IN AUGUST 2017, the Myanmar army began a new wave of targeted attacks, killing Rohingya and razing their villages. Zeid Raad Al Hussein, the United Nations high commissioner for human rights, called it “a textbook example of ethnic cleansing.” Nearly a million Rohingya began streaming across the border to the district of Cox’s Bazar in southeastern Bangladesh. In doing so, they became part of one more cycle of political persecution followed by mass migration over the past four decades, despite years of hostility from the Bangladesh government and border security forces.
According to Gabriele Cecconi, an Italian photographer who has documented living conditions at the sprawling refugee camps in Cox’s Bazar, this influx of migrants precipitated an environmental crisis. During his first two trips to Bangladesh, in March and August 2018, Cecconi explored seven camps, including the Kutupalong–Balukhali expansion site, the largest refugee camp in the world.
His work documents an aspect of mass migration that is often obscured by the disproportionate focus on the risky and arduous process of moving across national boundaries: the lives that refugees must lead once they have reached their intended destination. It looks at the impact of the refugee crisis on an already beleaguered ecosystem, and the effects the degradation has on the refugees themselves.
A makeshift refugee camp was established at Kutupalong in 1991, after over two hundred thousand Rohingya fled to Cox’s Bazar following a military crackdown in Myanmar called Operation Pyi Thaya—literally, “clean and beautiful nation”—which included forced labour, land confiscation, rape, torture and extrajudicial killings. Although most of the refugees were eventually repatriated after the Bangladesh government approached the United Nations, the camp has expanded over subsequent years, with newer camps mushrooming in the surrounding region to accommodate fresh waves of migrants. The expansion site now has a combined population of over six hundred thousand people. (The Inter Sector Coordination Group, which facilitates relief efforts in response to the refugee crisis, estimated in November that there were 906,835 Rohingya in Cox’s Bazar.)
A UN report released in September 2018 found that over half of the forest land in the Teknaf and Ukhia upazilas—sub-districts—of Cox’s Bazar had been cleared to make space for the camps. In the absence of agricultural land and regular employment, the Rohingya are dependent on forest produce for most of their daily household needs. The report estimated that the refugees collect nearly seven thousand tonnes of fuelwood every month, and that the average temporary shelter requires over sixty stalks of bamboo. This has exacerbated a steady depletion of forests in the region due to agriculture, logging, construction and the proliferation of plantations. According to the energy and environmental technical group of the ISCG, the entire forest land in Cox’s Bazar is likely to disappear this year.
Widespread deforestation has had a devastating impact, increasing soil erosion and the risk of landslides and flash floods during the monsoon. It has also degraded the region’s rich biodiversity. The Teknaf wildlife sanctuary, which housed over half of the country’s mammalian species during the 1990s, has steadily shrunk through encroachment, both by refugees and locals.

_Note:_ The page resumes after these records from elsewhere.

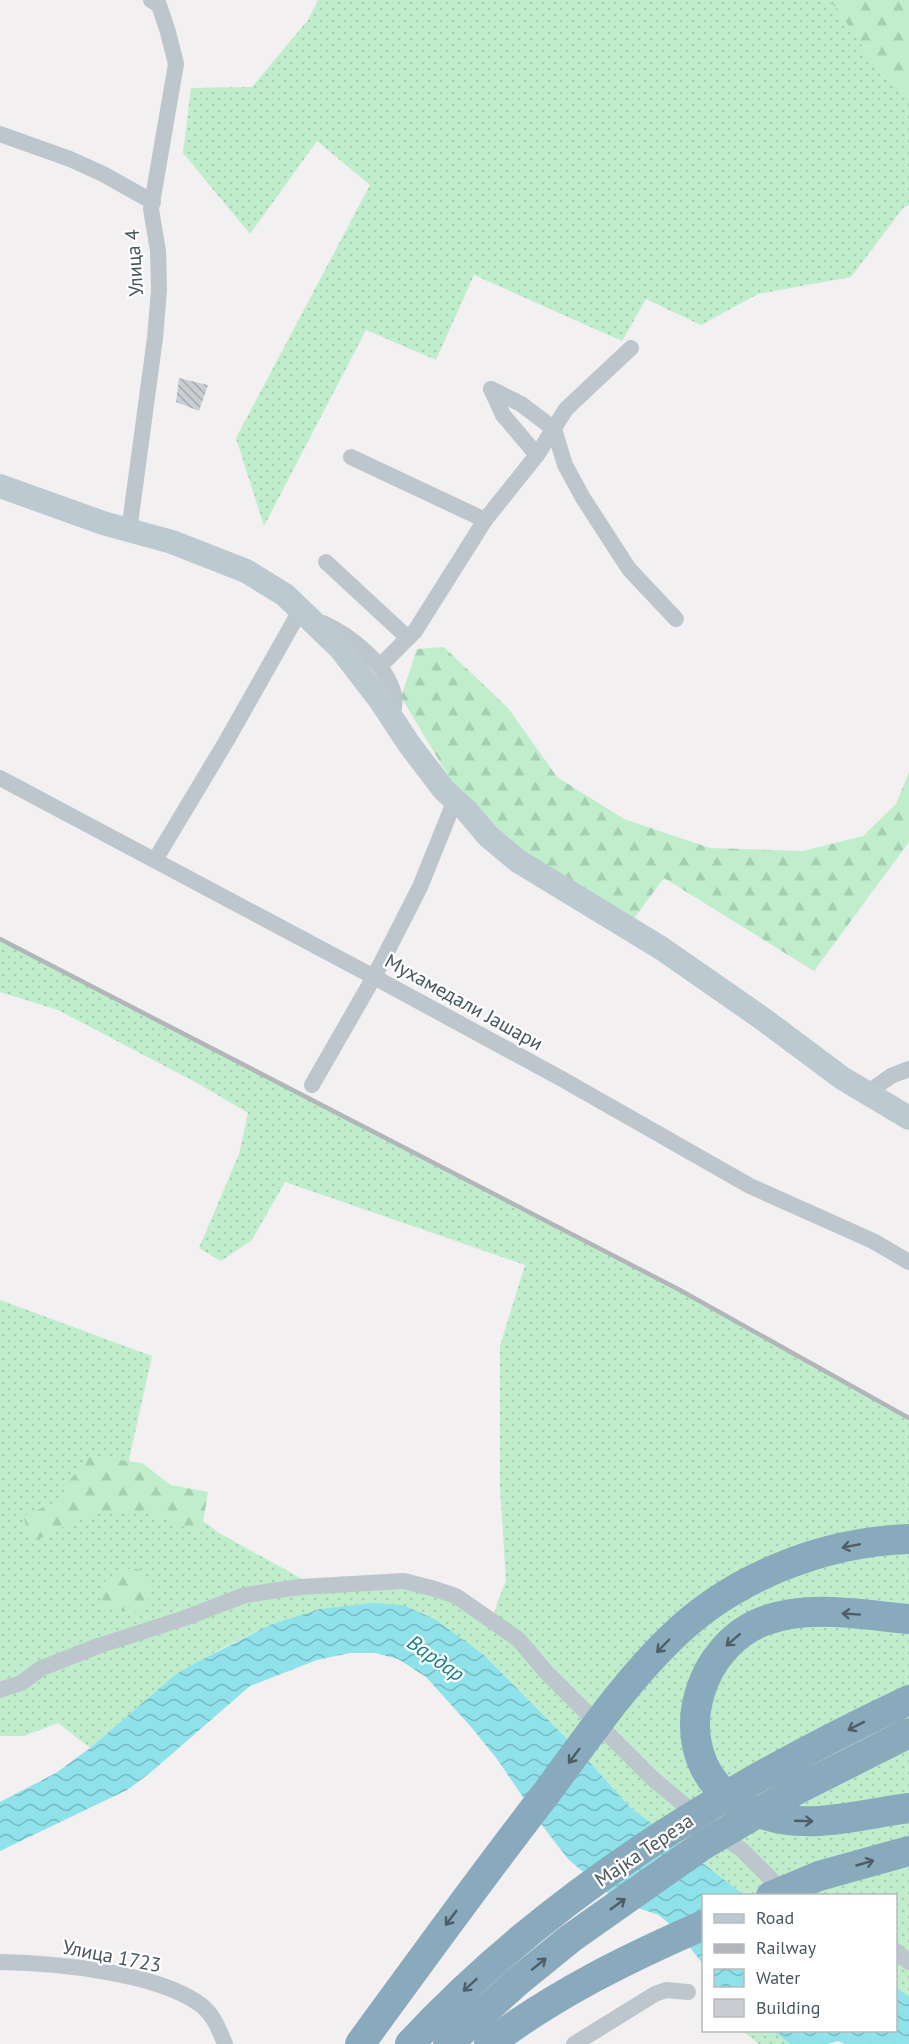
<svg xmlns="http://www.w3.org/2000/svg" width="909" height="2044" font-family="'PT Sans',sans-serif">
	<style>
		.grass { fill: url(#grass-dots) }
		.forest { fill: url(#forest-firs) }
		.water { fill: url(#water-waves) }
		.building { fill: url(#building-back-hatch) }
		.lines { fill: none; stroke-linecap: round; stroke-linejoin: round }
		.minor { stroke: #bcc6cc; stroke-width: 16 }
		.secondary { stroke: #bcc9d1; stroke-width: 24 }
		.motorway { stroke: #89a9bd; stroke-width: 30 }
		.rail { stroke: #b2b6ba; stroke-width: 4.5 }
		.oneway { stroke: #4e5e67 }
		.labels { text-anchor: middle; dominant-baseline: central; stroke-width: 4.5; stroke-linejoin: round; paint-order: stroke }
		.street-label { font-size: 20px; fill: #48565d; stroke: #fff }
		.water-label { font-size: 21px; font-style: italic; fill: #117f8a; stroke: #fff }
	</style>
	<defs>
		<pattern id="grass-dots" width="8" height="8" patternUnits="userSpaceOnUse" patternTransform="scale(1.5)"><rect width="8" height="8" fill="#c0eecc"/><path d="M2 2h.1M6 6h.1" fill="none" stroke="#a6ceb2" stroke-width="1.8" stroke-linecap="round"/></pattern>
		<pattern id="forest-firs" width="22" height="20" patternUnits="userSpaceOnUse" patternTransform="scale(1.5)"><rect width="22" height="20" fill="#c0eecc"/><path d="M5 1l3.5 6h-7zM16 11l3.5 6h-7z" fill="#a6ceb2"/></pattern>
		<pattern id="water-waves" width="16" height="10" patternUnits="userSpaceOnUse" patternTransform="scale(1.5)"><rect width="16" height="10" fill="#8fe2ea"/><path d="M0 5q4-4 8 0t8 0" fill="none" stroke="#77bac1"/></pattern>
		<pattern id="building-back-hatch" width="6" height="6" patternUnits="userSpaceOnUse" patternTransform="scale(1.5)"><rect width="6" height="6" fill="#caced2"/><path d="M-1 5l2 2M0 0l6 6M5-1l2 2" fill="none" stroke="#a6aaae"/></pattern>
	</defs>
	<rect width="100%" height="100%" fill="#f2f0f0"/>
	<g class="grass">
		<path d="M318,0H831L836,4L881,74L909,97V205L904,207L851,277L758,294L701,325L646,299L622,341L474,275L436,360L366,330L264,526L236,438L370,185L317,141L250,234L183,153L191,88L252,87L308,20Z"/>
		<path d="M0,938L678,1289L909,1418V1996L896,1987V1896L744,1895L629,1806L583,1755L484,1655L270,1625L228,1645L176,1674L90,1748L58,1723L24,1736H0V1300L152,1356L128,1464L219,1533L315,1586L435,1589L492,1626L497,1603L506,1581L500,1487V1346L525,1265L285,1182L252,1240L221,1261L199,1248L239,1154L248,1113L199,1084L58,1010L0,992Z"/>
		<path d="M743,2031H773L790,2044H759Z"/>
	</g>
	<g class="forest">
		<path d="M827,0H909V97L881,74L836,7Z"/>
		<path d="M444,647L508,708L557,777L624,819L710,848L803,851L863,836L896,804L909,772V842L814,971L664,878L632,921L515,848L452,782L401,697L417,649Z"/>
		<path d="M89,1456L142,1463L171,1485L208,1492L201,1533C182,1526 153,1513 134,1511C96,1508 62,1527 29,1544L24,1516L59,1500L70,1480Z"/>
		<path d="M119,1569H139L152,1590L142,1612L103,1609L101,1585Z"/>
	</g>
	<g class="water">
		<path d="M371,1603L403,1605L436,1620L484,1655L583,1755L629,1806L744,1895L704,1896L703,1964L675,1929L659,1915L617,1901L568,1859L544,1828L497,1759L472,1728L426,1677L398,1659L375,1653H350L317,1660L250,1686L150,1773L127,1790L0,1851V1802L56,1773L90,1748L176,1674L195,1663L270,1625L320,1609Z"/>
		<path d="M896,1987L909,1996V2044H845L838,2041L828,2044H790L773,2031L896,2030Z"/>
	</g>
	<path class="building" d="M179,378L208,385L199,411L176,402Z"/>
	<g class="lines">
		<g class="minor">
			<path d="M0,134L70,159L103,174L153,202"/>
			<path d="M491,389L521,404L554,429L565,465L583,498L629,569L676,619"/>
			<path d="M491,389L503,415L537,455"/>
			<path d="M351,457L485,520"/>
			<path d="M129,531L155,338L159,290L158,251L151,209L176,64L168,32L159,5L151,0"/>
			<path d="M326,562L408,638"/>
			<path d="M323,623C350,635 388,665 394,695C396,702 393,712 392,718"/>
			<path d="M380,666L415,631L485,520L537,455L566,409L631,348"/>
			<path d="M0,778L374,977L562,1079L750,1186L873,1241L909,1262"/>
			<path d="M155,860L227,740L301,609"/>
			<path d="M312,1085L374,977L420,887L455,800"/>
			<path d="M867,1093L891,1076L909,1069"/>
			<path d="M0,1690L21,1683L42,1668L98,1646L185,1618L245,1595L300,1587L404,1581L435,1589L456,1596L518,1639L547,1673L652,1778L723,1837L742,1850L787,1895"/>
			<path d="M896,1951L909,1962"/>
			<path d="M0,1962C54,1963 157,1972 201,2005C214,2015 219,2030 225,2044"/>
			<path d="M574,2044L655,1994L666,1990L688,1992"/>
		</g>
		<path class="secondary" d="M0,486L103,523L172,542L246,571L285,595L340,648L380,700L409,744L444,790L467,811L488,836L518,861L661,948L763,1019L842,1078L909,1118"/>
		<g class="motorway">
			<path d="M909,1619C863,1615 809,1604 764,1621C701,1644 671,1735 718,1787C730,1800 748,1810 765,1815C811,1830 862,1814 909,1808"/>
			<path d="M771,1896L819,1876L909,1851"/>
			<path d="M360,2044C420,1962 479,1880 541,1800C582,1746 620,1688 668,1641C730,1578 822,1542 909,1539"/>
			<path d="M410,2044C548,1895 726,1786 909,1700"/>
			<path d="M448,2044L518,1981L571,1938L703,1845L798,1789L909,1733"/>
			<path d="M489,2044C555,1994 628,1958 704,1925"/>
		</g>
		<path class="rail" d="M0,939L678,1289L909,1418"/>
	</g>
	<defs><path id="oneway-shaft" d="M-6 0H5M1.5-3L5.5 0L1.5 3" fill="none" stroke-width="1.6" stroke-linecap="round" stroke-linejoin="round" transform="scale(1.5)"/></defs>
	<g class="oneway">
		<use href="#oneway-shaft" transform="translate(851 1546) rotate(169)"/>
		<use href="#oneway-shaft" transform="translate(851 1614) rotate(-176)"/>
		<use href="#oneway-shaft" transform="translate(733 1640) rotate(139)"/>
		<use href="#oneway-shaft" transform="translate(663 1646) rotate(134)"/>
		<use href="#oneway-shaft" transform="translate(856 1726) rotate(153)"/>
		<use href="#oneway-shaft" transform="translate(574 1756) rotate(127)"/>
		<use href="#oneway-shaft" transform="translate(804 1821) rotate(2)"/>
		<use href="#oneway-shaft" transform="translate(865 1863) rotate(-16)"/>
		<use href="#oneway-shaft" transform="translate(618 1904) rotate(-36)"/>
		<use href="#oneway-shaft" transform="translate(451 1918) rotate(127)"/>
		<use href="#oneway-shaft" transform="translate(539 1964) rotate(-39)"/>
		<use href="#oneway-shaft" transform="translate(470 1985) rotate(138)"/>
	</g>
	<g class="labels">
		<g class="street-label">
			<text transform="translate(134 263) rotate(-94)">Улица 4</text>
			<text transform="translate(464 1002) rotate(29)">Мухамедали Јашари</text>
			<text transform="translate(644 1850) rotate(-34)">Мајка Тереза</text>
			<text transform="translate(112 1956) rotate(11)">Улица 1723</text>
		</g>
		<g class="water-label">
			<text transform="translate(436 1658) rotate(35)">Вардар</text>
		</g>
	</g>
	<rect x="702" y="1894" width="195" height="138" fill="#ffffff" stroke="#b6bbbe" stroke-width="1.5"/>
	<rect x="714" y="1914" width="30" height="9" fill="#bcc9d1" stroke="#b6bbbe" stroke-width="1.5"/>
	<text x="756" y="1924" font-size="18" fill="#48565d">Road</text>
	<rect x="714" y="1944" width="30" height="9" fill="#b2b6ba" stroke="#b6bbbe" stroke-width="1.5"/>
	<text x="756" y="1954" font-size="18" fill="#48565d">Railway</text>
	<rect x="714" y="1969" width="30" height="18" fill="url(#water-waves)" stroke="#b6bbbe" stroke-width="1.5"/>
	<text x="756" y="1984" font-size="18" fill="#48565d">Water</text>
	<rect x="714" y="1999" width="30" height="18" fill="#caced2" stroke="#b6bbbe" stroke-width="1.5"/>
	<text x="756" y="2014" font-size="18" fill="#48565d">Building</text>
</svg>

The sanctuary contains the Teknaf game reserve, created to preserve the Asiatic elephant, and the loss of their habitat has triggered several instances of elephants rampaging through the camps. Noor Hussain, a 30-year-old refugee Cecconi met, recalled a run-in with a scared and angry elephant, lost in the middle of the Kutupalong camp. “I started to run away,” he said, “but the elephant hit me.” He suffered injuries to his chest.
The use of fuelwood within very small structures has caused an epidemic of acute respiratory infections, which the Mérieux Foundation estimates is the leading cause of mortality among the Rohingya. Cecconi said the people most vulnerable to such infections are women, who do most of the cooking, as well as young children, who are with their mothers as they cook, and the elderly, who spend much of the day inside the shelters. The shortage of fuel also contributes to disease through the undercooking of food, according to the UN report.
With limited groundwater storage in the coastal region and few sources of fresh water, the severe population pressure in the camps means that residents often have to wait for days for drinking water. In Teknaf, Cecconi came across people drinking from puddles during long treks into the forest for firewood. This is another major cause of disease, as is the inability to manage the massive quantity of waste generated by the camps—the World Health Organisation reported in December 2017 that 88 percent of the water samples it had collected from households in the camps were contaminated by the bacteria E. coli from unmanaged faecal matter. In the village of Unchiprang, Cecconi said, “the contaminated waste water coming from the refugee camp has polluted the only canal, which was used by the local people to wash clothes, bathe and grow crops. The entire food chain has been spoiled in that village.”
In a particularly fragile region of a country that is one of the most vulnerable to climate change in the world, the environmental crisis unravelling in Cox’s Bazar is an acute example of the challenges posed by mass migration. “Today we have 68 million refugees in the world, the highest number ever, and many mass migrations have to deal with the same issues,” Cecconi said. “Talking about this is important to sensitise the international community to develop and adopt better strategies for the future, and to let people think about our deep relation with the places where we live.”